Şarku’l Avsat’ın NYT’den aktardığı habere göre Trump geçtiğimiz yıl Loomer'ı seçim kampanyasında görevlendirmeye sıcak bakıyordu. Fakat üst düzey yardımcılarının, Loomer'ın seçim çalışmalarına zarar verebileceği yönündeki endişelerini dile getirmesi üzerine geri adım attı. Ancak Loomer, Trump'ın seçim çalışmalarında yer bulamamasına rağmen eski Başkan’a yakın olmaya devam etti. Bu durum, Trump’ın seçim kampanyası içindeki ve dışındaki bazı müttefiklerini üzdü.

Haber sitesi Semafor, Trump’ın seçim kampanyası ekibine yakın bir kaynağın, Loomer'ın Trump'ın zayıflıklarını daha da kötüleştireceğine dair ciddi endişeler olduğunu söylediğini aktardı. Semafor’a göre kampanya ekibine yakın bir başka kaynak ise Loomer'ın rolünü küçümsedi ve Trump’ın Harris ile olan münazarasının hazırlıklarına dahil olmadığını söyledi.

Düzenli olarak Trump'ı destekleyen etkinliklere katılan Loomer, daha önce de Trump'ın Florida'daki malikanesinde görülmüştü.
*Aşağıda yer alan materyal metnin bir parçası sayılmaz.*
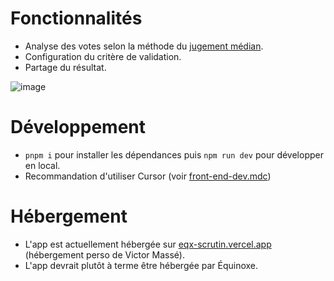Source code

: # Fonctionnalités

- Analyse des votes selon la méthode du [jugement médian](https://fr.wikipedia.org/wiki/Jugement_usuel).
- Configuration du critère de validation.
- Partage du résultat.

![image](https://github.com/user-attachments/assets/3bad57e8-38e6-4496-bb30-583b7f64a4f7)

# Développement

- `pnpm i` pour installer les dépendances puis `npm run dev` pour développer en local.
- Recommandation d'utiliser Cursor (voir [front-end-dev.mdc](.cursor/rules/front-end-dev.mdc))

# Hébergement

- L'app est actuellement hébergée sur [eqx-scrutin.vercel.app](https://eqx-scrutin.vercel.app/) (hébergement perso de Victor Massé).
- L'app devrait plutôt à terme être hébergée par Équinoxe.
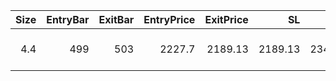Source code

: |   Size |   EntryBar |   ExitBar |   EntryPrice |   ExitPrice |      SL |     TP |      PnL |   Commission |   ReturnPct | EntryTime           | ExitTime            | Duration        | Tag   |   Entry_Bullish |   Exit_Bullish |   Entry_Bearish |   Exit_Bearish |
|-------:|-----------:|----------:|-------------:|------------:|--------:|-------:|---------:|-------------:|------------:|:--------------------|:--------------------|:----------------|:------|----------------:|---------------:|----------------:|---------------:|
|    4.4 |        499 |       503 |       2227.7 |     2189.13 | 2189.13 | 2345.5 | -208.559 |      38.8681 |  -0.0212775 | 2025-06-23 00:00:00 | 2025-06-23 16:00:00 | 0 days 16:00:00 |       |               0 |              0 |               0 |              0 |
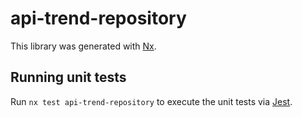 # api-trend-repository

This library was generated with [Nx](https://nx.dev).

## Running unit tests

Run `nx test api-trend-repository` to execute the unit tests via [Jest](https://jestjs.io).
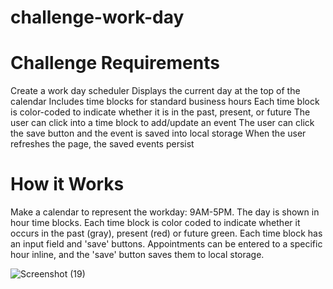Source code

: # challenge-work-day

# Challenge Requirements
Create a work day scheduler
Displays the current day at the top of the calendar
Includes time blocks for standard business hours
Each time block is color-coded to indicate whether it is in the past, present, or future
The user can click into a time block to add/update an event
The user can click the save button and the event is saved into local storage
When the user refreshes the page, the saved events persist

# How it Works
Make a calendar to represent the workday: 9AM-5PM.
The day is shown in hour time blocks.
Each time block is color coded to indicate whether it occurs in the past (gray), present (red) or future green.
Each time block has an input field and 'save' buttons.
Appointments can be entered to a specific hour inline, and the 'save' button saves them to local storage.












![Screenshot (19)](https://user-images.githubusercontent.com/111814441/227235568-b6bad769-f30b-4e8d-add5-e93e796b7ae3.png)
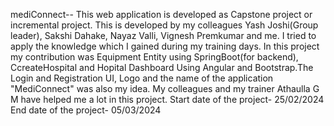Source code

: mediConnect-- This web application is developed as Capstone project or incremental project. This is developed by my colleagues Yash Joshi(Group leader), Sakshi Dahake, Nayaz Valli, Vignesh Premkumar and me. 
I tried to apply the knowledge which I gained during my training days.
In this project my contribution was Equipment Entity using SpringBoot(for backend), CcreateHospital and Hopital Dashboard Using Angular and Bootstrap.The Login and Registration UI, Logo and the name of the application "MediConnect" was also my idea. 
My colleagues and my trainer Athaulla G M have helped me a lot in this project.
Start date of the project- 25/02/2024
End date of the project- 05/03/2024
Loomer, Bu yılın başlarında Trump’ın uçağıyla Iowa'ya gitmiş ve Trump burada düzenlenen bir etkinlikte onu sahneden selamlamıştı. Trump, ayrıca Truth Social hesabında Loomer tarafından yayınlanan videoları paylaşmıştı.

Loomer, geçtiğimiz hafta 11 Eylül saldırılarının yıldönümünü anma töreninde Trump'ın yanında göründükten sonra Trump'ın seçim kampanyasında çalıştığı iddialarını reddetti. Misafir olarak davet edildiğini söyleyen Loomer, “Beni arayan ve adeta takıntılı bir şekilde bugün onlarla konuşmamı isteyen birçok muhabir için cevabım ‘hayır’. Hikayelerim ve araştırmalarım üzerinde çalışmakla çok meşgulüm. Sizin komplo teorilerinizi tartışacak vaktim yok” ifadelerini kullandı.

Peki, Trump Loomer hakkında ne diyor?

Trump, iki gün önce Kaliforniya'da düzenlenen bir basın toplantısında Loomer'ın sadece bir ‘destekçisi’ olduğunu ve Harris ya da 11 Eylül hakkındaki son yorumlarından haberdar olmadığını belirterek “Laura'yı kontrol altına alamam, ne istiyorsa onu söylemeli, o özgür bir ruh” dedi.

Bu açıklamadan birkaç saat sonra Trump, sosyal medya platformundan yaptığı paylaşımda, “(Laura'nın) yaptığı açıklamalara katılmıyorum. Ama beni destekleyen milyonlarca insan gibi Laura da Marksistlerin ve radikal sol faşistlerin bana saldırmasını ve beni acımasızca karalamasını izlemekten yoruldu” yazdı.